> _PROBLEM TO SOLVE_:
From the listing below, pull each line that includes "result".

> _AVAILABLE DATA_:
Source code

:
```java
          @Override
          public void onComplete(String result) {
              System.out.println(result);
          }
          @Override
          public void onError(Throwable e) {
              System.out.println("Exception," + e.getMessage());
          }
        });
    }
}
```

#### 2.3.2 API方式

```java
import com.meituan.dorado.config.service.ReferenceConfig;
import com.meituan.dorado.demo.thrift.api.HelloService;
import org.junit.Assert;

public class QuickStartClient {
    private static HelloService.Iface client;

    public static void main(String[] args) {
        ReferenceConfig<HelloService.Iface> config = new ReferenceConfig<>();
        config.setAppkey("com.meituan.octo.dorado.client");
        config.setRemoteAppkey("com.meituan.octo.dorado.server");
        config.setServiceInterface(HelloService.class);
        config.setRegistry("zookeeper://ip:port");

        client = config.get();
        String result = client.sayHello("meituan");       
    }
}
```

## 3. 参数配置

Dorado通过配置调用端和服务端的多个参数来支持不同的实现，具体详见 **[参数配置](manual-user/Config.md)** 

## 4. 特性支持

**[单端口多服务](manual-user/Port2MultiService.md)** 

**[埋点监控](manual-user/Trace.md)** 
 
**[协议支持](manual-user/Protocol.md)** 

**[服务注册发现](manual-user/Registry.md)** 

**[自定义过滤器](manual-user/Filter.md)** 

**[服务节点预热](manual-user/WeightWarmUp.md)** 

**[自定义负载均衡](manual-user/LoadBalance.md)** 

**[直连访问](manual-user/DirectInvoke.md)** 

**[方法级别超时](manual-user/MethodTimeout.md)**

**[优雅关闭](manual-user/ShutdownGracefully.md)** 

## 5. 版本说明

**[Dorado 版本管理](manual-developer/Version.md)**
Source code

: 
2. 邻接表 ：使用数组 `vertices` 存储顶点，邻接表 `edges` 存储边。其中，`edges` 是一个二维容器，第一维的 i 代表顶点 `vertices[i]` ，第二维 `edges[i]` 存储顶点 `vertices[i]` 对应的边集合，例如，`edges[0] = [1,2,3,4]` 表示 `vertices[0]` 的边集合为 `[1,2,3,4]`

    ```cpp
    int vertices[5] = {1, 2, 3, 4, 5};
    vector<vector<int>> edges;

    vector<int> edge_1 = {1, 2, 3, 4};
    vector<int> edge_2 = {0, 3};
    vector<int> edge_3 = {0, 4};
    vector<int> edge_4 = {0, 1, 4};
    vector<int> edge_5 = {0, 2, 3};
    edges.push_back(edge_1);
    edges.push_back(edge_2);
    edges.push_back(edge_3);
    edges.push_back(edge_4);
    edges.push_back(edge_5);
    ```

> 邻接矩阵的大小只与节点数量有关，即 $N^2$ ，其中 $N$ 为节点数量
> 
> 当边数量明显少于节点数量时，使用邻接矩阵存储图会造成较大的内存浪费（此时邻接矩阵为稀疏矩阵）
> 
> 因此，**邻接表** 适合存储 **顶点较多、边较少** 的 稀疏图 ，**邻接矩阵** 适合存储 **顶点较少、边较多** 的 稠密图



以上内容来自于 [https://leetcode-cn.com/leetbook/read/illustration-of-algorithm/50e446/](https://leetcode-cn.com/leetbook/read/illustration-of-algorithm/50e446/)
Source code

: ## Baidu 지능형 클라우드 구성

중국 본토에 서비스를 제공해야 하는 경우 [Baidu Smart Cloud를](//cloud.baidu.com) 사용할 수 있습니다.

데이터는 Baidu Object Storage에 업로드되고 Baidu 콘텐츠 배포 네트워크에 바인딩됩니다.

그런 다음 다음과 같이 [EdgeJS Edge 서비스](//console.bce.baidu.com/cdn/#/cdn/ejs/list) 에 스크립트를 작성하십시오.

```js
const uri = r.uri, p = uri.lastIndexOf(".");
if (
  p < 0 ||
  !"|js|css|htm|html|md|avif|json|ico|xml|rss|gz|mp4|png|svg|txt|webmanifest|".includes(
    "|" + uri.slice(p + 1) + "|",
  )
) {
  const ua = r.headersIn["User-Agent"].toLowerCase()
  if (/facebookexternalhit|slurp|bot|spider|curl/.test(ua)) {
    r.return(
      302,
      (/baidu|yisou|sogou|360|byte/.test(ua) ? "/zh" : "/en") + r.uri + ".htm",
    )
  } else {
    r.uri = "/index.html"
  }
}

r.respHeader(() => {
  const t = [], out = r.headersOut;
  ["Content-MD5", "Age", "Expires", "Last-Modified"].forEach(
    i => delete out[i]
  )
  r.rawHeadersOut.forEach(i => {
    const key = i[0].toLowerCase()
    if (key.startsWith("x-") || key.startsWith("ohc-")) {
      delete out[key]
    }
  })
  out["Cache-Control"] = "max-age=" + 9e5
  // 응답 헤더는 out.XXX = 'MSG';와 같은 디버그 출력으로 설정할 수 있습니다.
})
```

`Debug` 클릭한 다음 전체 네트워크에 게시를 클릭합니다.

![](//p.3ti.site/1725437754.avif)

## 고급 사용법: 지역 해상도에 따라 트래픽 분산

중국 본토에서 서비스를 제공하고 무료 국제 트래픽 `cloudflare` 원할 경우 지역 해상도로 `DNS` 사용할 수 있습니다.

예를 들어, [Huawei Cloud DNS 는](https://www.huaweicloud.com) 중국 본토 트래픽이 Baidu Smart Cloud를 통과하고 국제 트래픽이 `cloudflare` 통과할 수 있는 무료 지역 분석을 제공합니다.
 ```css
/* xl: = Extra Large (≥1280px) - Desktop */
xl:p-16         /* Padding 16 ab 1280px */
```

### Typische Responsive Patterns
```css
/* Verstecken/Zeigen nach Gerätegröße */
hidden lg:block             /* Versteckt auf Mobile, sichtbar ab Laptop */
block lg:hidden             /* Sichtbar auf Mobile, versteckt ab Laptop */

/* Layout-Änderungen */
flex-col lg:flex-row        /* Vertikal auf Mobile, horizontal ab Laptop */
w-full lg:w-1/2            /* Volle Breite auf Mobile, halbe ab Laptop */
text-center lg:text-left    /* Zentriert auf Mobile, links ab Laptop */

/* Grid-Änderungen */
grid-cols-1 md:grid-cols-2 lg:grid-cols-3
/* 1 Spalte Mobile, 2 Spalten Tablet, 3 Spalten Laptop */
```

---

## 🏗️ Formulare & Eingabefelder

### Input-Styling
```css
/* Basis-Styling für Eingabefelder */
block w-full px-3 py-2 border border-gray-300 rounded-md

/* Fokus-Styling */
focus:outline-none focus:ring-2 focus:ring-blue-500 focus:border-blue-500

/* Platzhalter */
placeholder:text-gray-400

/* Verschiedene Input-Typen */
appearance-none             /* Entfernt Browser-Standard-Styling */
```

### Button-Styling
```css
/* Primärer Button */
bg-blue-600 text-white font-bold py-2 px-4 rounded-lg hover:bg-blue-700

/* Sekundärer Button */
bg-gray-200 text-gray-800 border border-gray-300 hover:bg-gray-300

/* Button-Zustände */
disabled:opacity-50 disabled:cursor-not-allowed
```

> _WRITTEN RESPONSE_:
          public void onComplete(String result) {
              System.out.println(result);
        String result = client.sayHello("meituan");       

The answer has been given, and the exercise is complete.